ポール・アンダースンというプレコグが移住局の現在の状況を予言していた。1954年のサンフランシスコにおけるプレコグ全国大会に参加するアンダースンのもとに、タイム・ドレッジを用いて何人かの職員が赴き、彼を現代へと連れてくることに。
1954年に着く職員2人。現代では有名なプレコグ達と直接会い、感動する。タイム・ドレッジの中にアンダースンを招き入れ、現代へと連れてくることに成功する。
モノレール・システム(※4)に驚くアンダースン。宇宙船に乗っている悪名高い殺人者ドナルドもプレコグの論文を読み、自分達の状況をどうにかしようとしている。アンダースンからどうにかして質量復元の公式を聞き出そうとする職員。どうやらプレコグ達は自分の能力に気付いていないよう。隙を見て逃げ出すアンダースン。未来の情報を少しでも得ようとしている様子。商店でポルポル(※5)を呼ばれそうになる。気の毒な人と思われながらも、女性に図書館まで案内してもらえることに。

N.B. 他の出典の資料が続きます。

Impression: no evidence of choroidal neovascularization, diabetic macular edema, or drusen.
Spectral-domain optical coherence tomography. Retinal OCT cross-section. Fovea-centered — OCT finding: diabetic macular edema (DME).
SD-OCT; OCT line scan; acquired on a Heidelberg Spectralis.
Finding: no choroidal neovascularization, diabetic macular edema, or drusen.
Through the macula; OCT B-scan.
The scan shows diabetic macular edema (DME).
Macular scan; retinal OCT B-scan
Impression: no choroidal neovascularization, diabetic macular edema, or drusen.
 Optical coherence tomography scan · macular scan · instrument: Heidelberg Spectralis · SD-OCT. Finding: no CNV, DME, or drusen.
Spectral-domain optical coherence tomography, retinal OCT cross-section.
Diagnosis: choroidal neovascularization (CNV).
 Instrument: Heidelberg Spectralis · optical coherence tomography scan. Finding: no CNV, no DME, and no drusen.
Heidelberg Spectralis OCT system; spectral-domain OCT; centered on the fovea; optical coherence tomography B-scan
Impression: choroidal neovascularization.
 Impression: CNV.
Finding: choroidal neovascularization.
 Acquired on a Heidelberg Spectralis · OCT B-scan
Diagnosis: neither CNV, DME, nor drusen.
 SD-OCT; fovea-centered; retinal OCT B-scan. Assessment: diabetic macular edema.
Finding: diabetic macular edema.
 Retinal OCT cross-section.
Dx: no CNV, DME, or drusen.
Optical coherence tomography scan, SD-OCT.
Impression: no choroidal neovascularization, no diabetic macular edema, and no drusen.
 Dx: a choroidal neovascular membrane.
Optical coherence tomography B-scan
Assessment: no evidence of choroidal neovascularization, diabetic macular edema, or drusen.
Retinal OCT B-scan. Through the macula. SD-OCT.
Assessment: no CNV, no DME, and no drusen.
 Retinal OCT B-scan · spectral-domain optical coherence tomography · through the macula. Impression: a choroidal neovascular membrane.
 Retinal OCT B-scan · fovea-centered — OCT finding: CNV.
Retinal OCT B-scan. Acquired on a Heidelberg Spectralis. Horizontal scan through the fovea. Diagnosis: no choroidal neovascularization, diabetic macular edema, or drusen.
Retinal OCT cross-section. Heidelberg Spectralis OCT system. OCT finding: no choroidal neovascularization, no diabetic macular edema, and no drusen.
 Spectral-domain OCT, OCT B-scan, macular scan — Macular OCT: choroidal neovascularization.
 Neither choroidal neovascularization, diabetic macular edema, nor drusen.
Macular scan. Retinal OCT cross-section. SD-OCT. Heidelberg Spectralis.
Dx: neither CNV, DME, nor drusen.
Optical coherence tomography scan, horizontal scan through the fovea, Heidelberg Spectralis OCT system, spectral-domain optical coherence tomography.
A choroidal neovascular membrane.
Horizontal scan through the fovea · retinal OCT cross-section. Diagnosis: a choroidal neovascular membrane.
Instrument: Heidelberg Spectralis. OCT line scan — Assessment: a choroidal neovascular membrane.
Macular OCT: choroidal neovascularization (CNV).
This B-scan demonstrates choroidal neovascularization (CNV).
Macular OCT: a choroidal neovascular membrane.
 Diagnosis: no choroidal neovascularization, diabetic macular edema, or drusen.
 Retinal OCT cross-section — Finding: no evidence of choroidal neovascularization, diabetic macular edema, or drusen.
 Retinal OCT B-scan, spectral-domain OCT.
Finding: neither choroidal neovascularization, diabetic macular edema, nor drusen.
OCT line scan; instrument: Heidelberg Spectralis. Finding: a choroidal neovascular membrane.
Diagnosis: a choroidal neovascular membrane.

アンダースンをどうやって探し出すか考える職員達。宇宙港(※6)に向かうだろうと考える。粘菌生物(※6)と出会うアンダースン。アンダースンの思考をキャッチして質問に答えてくれる粘菌生物。現代はリベラルな体制をとっているよう。粘菌生物はアンダースンの逃亡に力を貸してくれることに。しかし職員に捕まってしまうアンダースン。仕方なく、質量復元の公式に関する論文を書くことに。書き終えたアンダースンだが、規則で記憶を一部消されることに。
記憶の消去後、彼のいた時代へと戻るアンダースン。しかし論文の元となった記憶を消してしまったことで、論文自体がなくなり、職員達の記憶もなくなり、時間が少し逆行してしまった様子。アンダースンは未来(つまり現代)で経験したことを一部メモしていたが、それをプレコグの能力によるものとは思わず、創作のアイデアの一つと思っている様子。
※1 外惑星への移住を担当する省庁のよう。現在はまだ存在せず。
※2 外惑星群のひとつだろう。発見済みだが生物の生息に適するかは不明。
※3 別名タイムトラベル・ドレッジ。時間軸上をある程度移動出来る乗り物だろう。現在にはまだ存在せず。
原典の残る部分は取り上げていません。